A Yale Law Professor Explains Why Donald Trump Isn't a Convicted Felon Despite Guilty Verdict

A Yale Law Professor Explains Why Donald Trump Isn't a Convicted Felon Despite Guilty Verdict
Cover Image Source: Getty Images | Photo by Stephanie Keith; (Inset): Photo by Seth Wenig

Yes, Donald Trump has been declared guilty of all 34 felony counts by the 12 jurors in the Manhattan courtroom in his Hush Money trial, but he's still not a convicted felon. A 65-year-old Yale University law professor, Jed Rubenfeld, weighed in on the prospect of the former president being accountable for the felony charges during his podcast Straight Down the Middle.

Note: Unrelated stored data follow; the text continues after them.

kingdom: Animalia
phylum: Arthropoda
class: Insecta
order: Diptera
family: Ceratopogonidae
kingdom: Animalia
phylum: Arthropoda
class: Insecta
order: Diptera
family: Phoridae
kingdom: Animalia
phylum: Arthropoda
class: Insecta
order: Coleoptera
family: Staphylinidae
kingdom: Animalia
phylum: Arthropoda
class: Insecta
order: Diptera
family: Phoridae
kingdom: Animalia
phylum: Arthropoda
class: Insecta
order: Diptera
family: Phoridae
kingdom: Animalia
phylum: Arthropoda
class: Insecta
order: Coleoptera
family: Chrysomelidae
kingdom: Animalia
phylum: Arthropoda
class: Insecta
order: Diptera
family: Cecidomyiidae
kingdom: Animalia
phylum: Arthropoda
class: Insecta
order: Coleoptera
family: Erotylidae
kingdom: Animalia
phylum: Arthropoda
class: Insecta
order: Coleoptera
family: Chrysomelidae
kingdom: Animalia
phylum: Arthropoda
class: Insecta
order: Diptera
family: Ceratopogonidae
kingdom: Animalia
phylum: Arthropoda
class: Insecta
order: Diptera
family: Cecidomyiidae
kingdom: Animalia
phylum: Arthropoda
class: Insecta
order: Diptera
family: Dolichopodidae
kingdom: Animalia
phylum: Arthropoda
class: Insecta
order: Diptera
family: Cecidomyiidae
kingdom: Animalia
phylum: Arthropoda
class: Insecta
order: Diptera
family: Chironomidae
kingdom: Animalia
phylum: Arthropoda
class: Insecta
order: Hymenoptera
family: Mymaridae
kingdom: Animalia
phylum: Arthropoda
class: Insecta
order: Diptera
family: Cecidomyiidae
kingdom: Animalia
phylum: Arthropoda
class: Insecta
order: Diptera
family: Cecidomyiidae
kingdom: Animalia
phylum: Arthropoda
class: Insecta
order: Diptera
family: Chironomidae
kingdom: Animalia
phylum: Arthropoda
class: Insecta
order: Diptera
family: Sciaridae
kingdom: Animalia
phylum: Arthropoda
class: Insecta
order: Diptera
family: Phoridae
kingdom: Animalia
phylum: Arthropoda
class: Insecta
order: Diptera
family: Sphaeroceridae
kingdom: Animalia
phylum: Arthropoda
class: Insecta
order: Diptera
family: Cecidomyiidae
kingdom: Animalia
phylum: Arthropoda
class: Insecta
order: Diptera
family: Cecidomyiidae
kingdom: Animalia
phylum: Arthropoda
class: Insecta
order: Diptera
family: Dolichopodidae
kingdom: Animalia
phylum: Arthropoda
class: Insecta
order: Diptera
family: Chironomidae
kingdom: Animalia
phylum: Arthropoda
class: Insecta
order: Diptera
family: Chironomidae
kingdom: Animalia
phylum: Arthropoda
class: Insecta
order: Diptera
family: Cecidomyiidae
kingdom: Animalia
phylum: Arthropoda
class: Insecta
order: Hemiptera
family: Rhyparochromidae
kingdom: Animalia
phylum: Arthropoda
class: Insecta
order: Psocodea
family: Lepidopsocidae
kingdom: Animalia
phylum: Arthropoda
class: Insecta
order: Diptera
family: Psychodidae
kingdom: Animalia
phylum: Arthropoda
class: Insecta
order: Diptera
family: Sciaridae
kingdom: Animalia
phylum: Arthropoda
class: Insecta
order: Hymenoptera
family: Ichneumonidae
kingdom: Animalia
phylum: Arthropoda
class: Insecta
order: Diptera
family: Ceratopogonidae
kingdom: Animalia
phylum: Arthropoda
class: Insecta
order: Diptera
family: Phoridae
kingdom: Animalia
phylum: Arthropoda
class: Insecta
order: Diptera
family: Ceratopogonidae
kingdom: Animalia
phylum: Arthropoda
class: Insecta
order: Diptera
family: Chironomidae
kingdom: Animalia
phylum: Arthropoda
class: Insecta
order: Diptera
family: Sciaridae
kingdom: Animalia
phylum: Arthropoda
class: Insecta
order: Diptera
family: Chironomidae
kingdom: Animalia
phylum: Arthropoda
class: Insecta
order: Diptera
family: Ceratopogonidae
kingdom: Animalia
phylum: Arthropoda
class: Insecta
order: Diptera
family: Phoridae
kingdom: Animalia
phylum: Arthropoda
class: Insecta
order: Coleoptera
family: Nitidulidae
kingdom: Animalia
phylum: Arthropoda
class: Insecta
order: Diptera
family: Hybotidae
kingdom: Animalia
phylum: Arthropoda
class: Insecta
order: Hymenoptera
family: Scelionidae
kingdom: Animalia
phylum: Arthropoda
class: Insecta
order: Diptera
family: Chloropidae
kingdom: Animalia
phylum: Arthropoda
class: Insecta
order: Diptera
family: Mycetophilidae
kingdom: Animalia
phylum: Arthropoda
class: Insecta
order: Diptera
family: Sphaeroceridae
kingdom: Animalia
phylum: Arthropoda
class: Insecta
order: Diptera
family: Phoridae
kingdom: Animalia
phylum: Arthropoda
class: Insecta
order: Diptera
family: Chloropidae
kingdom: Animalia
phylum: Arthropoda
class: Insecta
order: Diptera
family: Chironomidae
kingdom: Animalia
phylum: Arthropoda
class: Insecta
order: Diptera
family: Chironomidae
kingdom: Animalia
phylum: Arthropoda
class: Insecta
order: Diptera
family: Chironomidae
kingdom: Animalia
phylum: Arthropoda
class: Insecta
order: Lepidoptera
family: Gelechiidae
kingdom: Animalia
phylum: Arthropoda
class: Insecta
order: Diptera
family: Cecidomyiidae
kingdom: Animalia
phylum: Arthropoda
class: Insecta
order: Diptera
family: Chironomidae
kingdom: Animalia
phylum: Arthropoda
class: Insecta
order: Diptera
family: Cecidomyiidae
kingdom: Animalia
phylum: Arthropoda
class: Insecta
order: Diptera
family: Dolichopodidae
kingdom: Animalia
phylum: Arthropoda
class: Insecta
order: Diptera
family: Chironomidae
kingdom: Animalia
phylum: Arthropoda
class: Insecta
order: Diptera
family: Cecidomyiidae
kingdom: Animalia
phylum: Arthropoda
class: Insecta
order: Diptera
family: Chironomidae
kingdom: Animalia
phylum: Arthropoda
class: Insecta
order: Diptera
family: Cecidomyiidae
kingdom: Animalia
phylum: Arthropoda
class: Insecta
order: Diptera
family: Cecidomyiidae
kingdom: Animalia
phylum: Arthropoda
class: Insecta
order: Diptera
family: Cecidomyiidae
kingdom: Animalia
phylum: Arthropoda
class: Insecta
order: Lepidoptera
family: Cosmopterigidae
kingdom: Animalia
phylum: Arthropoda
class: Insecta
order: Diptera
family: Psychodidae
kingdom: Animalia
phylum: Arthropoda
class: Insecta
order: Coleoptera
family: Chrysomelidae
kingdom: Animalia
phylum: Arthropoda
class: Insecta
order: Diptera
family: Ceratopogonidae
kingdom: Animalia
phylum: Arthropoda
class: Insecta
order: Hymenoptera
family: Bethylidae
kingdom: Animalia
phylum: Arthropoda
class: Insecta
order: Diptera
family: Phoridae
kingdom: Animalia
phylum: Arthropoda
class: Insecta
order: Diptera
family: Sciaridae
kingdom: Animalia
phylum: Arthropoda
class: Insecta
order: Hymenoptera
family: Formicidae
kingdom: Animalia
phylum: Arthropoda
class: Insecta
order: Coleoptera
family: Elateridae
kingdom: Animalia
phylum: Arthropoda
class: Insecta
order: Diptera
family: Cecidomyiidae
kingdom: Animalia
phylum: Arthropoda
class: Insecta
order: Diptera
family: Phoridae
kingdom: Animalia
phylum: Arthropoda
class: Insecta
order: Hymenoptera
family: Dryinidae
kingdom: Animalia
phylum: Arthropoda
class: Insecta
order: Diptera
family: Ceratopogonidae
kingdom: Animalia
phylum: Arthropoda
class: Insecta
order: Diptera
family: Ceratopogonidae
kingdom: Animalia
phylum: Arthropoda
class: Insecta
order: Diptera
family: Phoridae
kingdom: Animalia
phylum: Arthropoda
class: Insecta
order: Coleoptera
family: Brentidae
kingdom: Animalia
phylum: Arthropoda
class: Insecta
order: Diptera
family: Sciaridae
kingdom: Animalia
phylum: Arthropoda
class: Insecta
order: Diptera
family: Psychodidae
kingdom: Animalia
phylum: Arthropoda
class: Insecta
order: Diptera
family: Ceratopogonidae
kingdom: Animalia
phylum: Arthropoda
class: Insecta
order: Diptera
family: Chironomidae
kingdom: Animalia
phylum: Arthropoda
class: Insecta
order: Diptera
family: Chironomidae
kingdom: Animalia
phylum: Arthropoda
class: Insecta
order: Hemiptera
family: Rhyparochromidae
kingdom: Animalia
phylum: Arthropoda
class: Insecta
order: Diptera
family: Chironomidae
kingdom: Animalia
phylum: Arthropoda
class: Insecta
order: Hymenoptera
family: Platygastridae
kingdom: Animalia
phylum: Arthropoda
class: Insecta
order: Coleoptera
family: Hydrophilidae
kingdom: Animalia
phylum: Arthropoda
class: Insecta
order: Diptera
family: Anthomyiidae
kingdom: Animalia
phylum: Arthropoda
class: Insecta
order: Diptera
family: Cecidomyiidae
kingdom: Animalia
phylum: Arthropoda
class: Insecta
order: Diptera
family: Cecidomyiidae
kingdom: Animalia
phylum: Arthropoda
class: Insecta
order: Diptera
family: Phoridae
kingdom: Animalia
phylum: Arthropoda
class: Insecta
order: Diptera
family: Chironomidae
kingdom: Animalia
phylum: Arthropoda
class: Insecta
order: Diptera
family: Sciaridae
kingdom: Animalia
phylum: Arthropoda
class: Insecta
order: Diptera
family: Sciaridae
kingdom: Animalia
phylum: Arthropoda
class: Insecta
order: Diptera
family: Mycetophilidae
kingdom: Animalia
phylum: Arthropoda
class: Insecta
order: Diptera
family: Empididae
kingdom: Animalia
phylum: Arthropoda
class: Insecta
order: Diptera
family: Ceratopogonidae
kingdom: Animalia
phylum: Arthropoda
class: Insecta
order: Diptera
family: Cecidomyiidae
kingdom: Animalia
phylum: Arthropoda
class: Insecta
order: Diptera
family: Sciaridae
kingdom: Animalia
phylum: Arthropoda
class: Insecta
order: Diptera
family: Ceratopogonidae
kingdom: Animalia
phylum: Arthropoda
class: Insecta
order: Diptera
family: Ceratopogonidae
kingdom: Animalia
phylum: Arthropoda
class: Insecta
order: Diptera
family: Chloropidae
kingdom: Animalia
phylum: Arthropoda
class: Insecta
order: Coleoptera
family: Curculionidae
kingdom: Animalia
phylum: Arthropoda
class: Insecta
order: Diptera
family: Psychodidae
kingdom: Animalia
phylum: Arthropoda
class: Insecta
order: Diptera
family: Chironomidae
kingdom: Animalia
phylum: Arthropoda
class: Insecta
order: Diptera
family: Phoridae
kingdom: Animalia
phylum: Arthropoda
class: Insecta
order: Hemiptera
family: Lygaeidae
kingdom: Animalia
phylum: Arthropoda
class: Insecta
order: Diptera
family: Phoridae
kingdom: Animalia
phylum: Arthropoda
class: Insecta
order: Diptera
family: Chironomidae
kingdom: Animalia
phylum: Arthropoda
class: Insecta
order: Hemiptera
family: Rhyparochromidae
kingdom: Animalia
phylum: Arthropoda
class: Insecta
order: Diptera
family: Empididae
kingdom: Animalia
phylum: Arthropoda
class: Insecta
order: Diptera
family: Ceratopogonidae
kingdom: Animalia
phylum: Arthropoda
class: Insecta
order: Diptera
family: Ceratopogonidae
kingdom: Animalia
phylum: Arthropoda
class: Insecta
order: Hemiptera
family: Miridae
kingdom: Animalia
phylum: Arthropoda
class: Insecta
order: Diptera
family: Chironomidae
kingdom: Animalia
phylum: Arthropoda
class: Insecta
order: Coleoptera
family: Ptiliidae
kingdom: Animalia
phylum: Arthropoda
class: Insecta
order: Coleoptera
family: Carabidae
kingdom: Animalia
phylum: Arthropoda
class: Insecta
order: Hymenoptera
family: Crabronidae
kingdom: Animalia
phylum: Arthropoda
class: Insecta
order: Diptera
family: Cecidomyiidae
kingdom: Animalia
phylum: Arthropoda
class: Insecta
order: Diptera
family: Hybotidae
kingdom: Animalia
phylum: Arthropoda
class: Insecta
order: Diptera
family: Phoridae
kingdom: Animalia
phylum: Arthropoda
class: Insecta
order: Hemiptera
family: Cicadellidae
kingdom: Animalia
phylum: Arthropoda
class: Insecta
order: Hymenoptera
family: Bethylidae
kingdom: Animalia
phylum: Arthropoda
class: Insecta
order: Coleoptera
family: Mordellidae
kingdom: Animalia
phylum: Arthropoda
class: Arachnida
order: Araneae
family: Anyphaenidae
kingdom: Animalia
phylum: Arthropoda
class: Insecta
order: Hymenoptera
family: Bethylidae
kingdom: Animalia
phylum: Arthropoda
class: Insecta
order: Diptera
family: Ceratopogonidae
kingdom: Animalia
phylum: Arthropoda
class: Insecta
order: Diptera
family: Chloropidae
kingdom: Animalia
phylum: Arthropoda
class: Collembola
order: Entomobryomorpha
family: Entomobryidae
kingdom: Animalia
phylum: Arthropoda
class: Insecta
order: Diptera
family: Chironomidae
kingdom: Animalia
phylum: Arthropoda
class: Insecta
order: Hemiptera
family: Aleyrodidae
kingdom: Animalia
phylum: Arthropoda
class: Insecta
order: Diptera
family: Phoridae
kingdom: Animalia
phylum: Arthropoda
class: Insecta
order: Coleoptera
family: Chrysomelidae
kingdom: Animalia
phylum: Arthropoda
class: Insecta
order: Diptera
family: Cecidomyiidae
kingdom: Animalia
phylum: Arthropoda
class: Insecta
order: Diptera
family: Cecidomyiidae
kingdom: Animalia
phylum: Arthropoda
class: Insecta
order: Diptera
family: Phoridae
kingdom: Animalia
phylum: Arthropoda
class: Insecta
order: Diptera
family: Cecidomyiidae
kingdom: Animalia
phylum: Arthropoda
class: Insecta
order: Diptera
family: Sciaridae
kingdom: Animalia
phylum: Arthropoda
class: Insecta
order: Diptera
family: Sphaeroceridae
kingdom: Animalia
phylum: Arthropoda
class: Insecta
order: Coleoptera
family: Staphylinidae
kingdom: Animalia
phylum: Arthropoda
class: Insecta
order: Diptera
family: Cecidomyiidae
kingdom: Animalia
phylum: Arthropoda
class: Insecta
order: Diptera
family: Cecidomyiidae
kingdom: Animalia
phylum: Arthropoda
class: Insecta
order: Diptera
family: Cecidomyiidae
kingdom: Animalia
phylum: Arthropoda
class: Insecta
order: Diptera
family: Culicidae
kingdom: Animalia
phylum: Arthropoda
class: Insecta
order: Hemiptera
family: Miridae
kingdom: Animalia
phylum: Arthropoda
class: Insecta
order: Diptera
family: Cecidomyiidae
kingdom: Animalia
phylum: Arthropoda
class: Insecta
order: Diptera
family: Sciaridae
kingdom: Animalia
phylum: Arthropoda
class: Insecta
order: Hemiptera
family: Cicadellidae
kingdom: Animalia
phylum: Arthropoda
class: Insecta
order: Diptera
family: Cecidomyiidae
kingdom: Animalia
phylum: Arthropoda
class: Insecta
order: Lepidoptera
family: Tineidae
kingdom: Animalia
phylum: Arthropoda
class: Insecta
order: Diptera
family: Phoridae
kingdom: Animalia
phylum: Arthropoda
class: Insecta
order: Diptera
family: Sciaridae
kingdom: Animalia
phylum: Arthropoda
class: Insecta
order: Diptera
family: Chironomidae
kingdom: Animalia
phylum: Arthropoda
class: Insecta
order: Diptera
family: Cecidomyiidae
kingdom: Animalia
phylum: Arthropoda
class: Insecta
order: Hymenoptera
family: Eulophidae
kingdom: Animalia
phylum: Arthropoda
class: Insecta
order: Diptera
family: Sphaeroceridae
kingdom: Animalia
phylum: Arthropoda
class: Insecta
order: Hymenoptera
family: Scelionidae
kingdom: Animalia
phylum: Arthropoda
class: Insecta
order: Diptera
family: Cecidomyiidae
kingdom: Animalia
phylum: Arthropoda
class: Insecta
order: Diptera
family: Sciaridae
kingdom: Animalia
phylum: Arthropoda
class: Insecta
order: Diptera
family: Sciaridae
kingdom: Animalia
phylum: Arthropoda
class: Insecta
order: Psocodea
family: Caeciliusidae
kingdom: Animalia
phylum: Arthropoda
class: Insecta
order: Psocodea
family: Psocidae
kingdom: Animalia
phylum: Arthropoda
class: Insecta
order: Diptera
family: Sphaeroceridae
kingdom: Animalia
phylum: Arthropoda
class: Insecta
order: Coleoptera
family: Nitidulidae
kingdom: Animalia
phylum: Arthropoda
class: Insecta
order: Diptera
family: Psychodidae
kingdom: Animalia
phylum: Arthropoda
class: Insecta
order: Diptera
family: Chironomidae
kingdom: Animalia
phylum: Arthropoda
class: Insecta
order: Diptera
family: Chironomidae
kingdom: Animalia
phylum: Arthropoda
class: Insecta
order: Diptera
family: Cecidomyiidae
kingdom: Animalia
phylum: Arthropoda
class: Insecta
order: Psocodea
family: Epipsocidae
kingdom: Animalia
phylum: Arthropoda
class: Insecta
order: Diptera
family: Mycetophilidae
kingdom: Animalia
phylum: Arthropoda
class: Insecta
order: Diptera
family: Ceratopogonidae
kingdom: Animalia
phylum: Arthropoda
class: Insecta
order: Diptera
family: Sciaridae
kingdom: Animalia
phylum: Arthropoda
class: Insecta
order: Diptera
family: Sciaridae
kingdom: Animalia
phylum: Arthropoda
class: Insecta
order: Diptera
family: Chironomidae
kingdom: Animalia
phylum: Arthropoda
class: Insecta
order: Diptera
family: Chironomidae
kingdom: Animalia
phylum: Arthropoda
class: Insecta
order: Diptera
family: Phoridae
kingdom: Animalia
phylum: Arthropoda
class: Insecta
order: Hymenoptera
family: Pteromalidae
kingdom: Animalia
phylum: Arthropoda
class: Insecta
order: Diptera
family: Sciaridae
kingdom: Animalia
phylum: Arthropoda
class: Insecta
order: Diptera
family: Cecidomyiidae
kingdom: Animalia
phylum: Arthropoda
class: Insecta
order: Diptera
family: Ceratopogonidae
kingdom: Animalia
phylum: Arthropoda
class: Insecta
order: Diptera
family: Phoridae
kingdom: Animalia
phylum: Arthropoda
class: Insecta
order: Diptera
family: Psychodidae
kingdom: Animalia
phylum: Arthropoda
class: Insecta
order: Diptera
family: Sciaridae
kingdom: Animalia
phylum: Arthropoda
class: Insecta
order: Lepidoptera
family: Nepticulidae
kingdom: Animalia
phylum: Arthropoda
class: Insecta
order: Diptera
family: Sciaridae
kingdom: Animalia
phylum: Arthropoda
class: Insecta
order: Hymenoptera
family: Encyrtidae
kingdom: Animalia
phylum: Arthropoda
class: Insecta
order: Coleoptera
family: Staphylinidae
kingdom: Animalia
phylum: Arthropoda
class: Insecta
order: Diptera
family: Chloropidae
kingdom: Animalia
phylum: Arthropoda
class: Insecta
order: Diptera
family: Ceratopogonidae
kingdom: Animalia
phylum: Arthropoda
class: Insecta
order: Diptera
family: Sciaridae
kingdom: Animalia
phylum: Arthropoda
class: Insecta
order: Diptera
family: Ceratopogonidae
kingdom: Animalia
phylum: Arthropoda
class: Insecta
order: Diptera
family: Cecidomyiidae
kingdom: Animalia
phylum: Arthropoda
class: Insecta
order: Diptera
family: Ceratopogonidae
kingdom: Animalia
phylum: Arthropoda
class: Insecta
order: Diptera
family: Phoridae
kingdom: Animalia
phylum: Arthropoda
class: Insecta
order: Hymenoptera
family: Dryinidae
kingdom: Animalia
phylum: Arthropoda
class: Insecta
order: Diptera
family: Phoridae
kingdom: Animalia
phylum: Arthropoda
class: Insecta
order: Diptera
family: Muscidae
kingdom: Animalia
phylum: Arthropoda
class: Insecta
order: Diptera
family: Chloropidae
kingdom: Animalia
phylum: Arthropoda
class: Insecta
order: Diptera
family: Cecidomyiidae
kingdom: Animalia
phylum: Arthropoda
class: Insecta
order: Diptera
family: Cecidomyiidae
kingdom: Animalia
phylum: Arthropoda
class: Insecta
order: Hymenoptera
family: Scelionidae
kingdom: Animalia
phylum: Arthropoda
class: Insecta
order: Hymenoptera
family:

Image Source: Getty Images | Photo by Stephanie Keith
Image Source: Getty Images | Photo by Stephanie Keith


He cited that the Republican front-runner is not a convicted felon until the judge declares a judgment of guilty and eventually sentences him. The presumptive Republican presidential nominee was found guilty of all 34 felony counts of falsifying business records to hide the hush payment made to adult film star Stormy Daniels before the 2016 elections to silence her of their "sexual affair" in 2006. 

The politician is set to be sentenced on July 11, 2024, which could potentially send him to imprisonment in time for the Republican National Convention. Or he could also be just fined and let go in the charges and he could run for the 2024 presidential elections in November despite being found guilty. 



However, Rubenfeld noted how his attorneys could prevent him from being sentenced- like making an appeal in federal court to stop the conviction. "If you've been reading about this case - that Trump is already a convicted felon, the jury has convicted him, he's a convicted felon - well, guess what: that's not true," began the legal expert, as per Daily Mail.



He continued, "You're not a convicted felon because of a jury verdict. You're not convicted unless the judge enters a judgment of guilt against you," reiterating, "The judge still has the power, as I told you before, to throw out that verdict and enter a judgment of acquittal." Rubenfeld explained, "You are not convicted until the judge enters that judgment of guilt. Now, in New York, it's very likely that Judge Merchan will enter that judgment of guilt against Trump on the same day that he issues sentencing," noting, "That'd be July 11." 



Meanwhile, the legal expert said that in his efforts, Trump could sue District Attorney Alvin Bragg, who filed the case against Trump, and others involved in the case, and then he would "ask the judge, the federal judge, for an emergency temporary restraining order, halting Judge Merchan from entering that judgment of guilt until the federal courts have had an opportunity to review and rule out the serious constitutional arguments that exist." 



Rubenfeld also claimed that it would look bad if a former president is convicted of a trial, "Going after, criminally, a former president of the United States and somebody who is running for president now, that's a very bad look. And it's an even worse look when the crime is so unclear that the state is hiding the ball," adding, "Even now, we don't know exactly what the jury found Trump guilty of." 



However, it is worth noting that the trial verdict cannot stop Trump from running in the 2024 presidential elections. Corey Brettschneider, a lawyer and professor of political science at Brown University, clarified, "The short answer is yes, that there's no constitutional bar," as per CBS News.